### What is being asked
Express as a JSON list of strings, one string per line with blank lines omitted, the lines between the one containing "Is the value" and the one containing "How many interior", inclusive.

### Records for the exercise
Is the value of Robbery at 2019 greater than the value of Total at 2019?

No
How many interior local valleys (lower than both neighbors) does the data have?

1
* * *
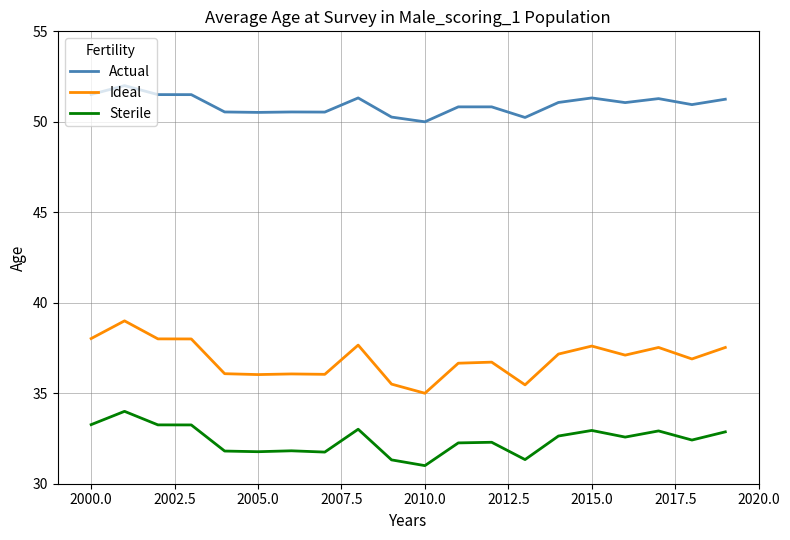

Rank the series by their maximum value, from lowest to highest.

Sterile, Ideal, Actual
* * *
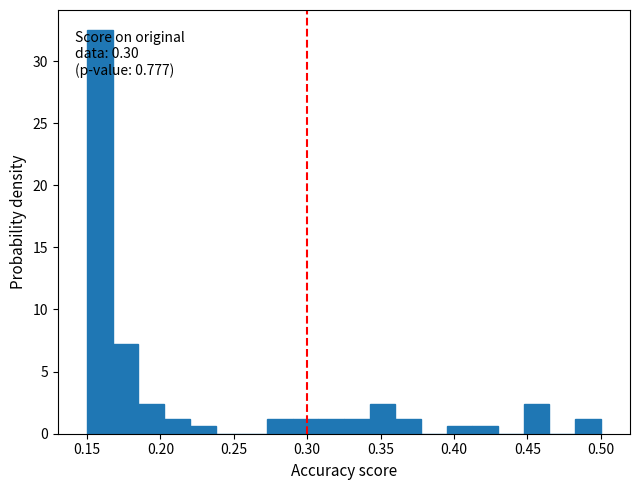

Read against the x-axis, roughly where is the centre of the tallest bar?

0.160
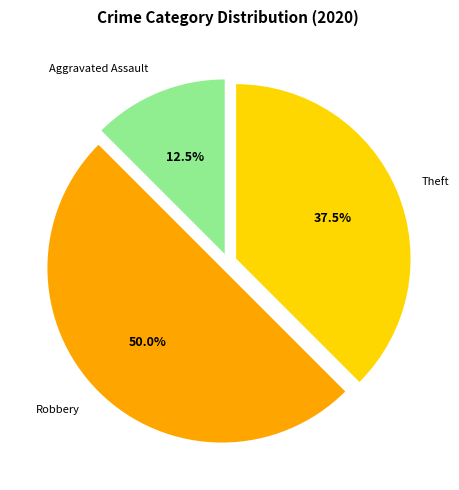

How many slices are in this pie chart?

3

### Answer box
[
  "Is the value of Robbery at 2019 greater than the value of Total at 2019?",
  "No",
  "How many interior local valleys (lower than both neighbors) does the data have?"
]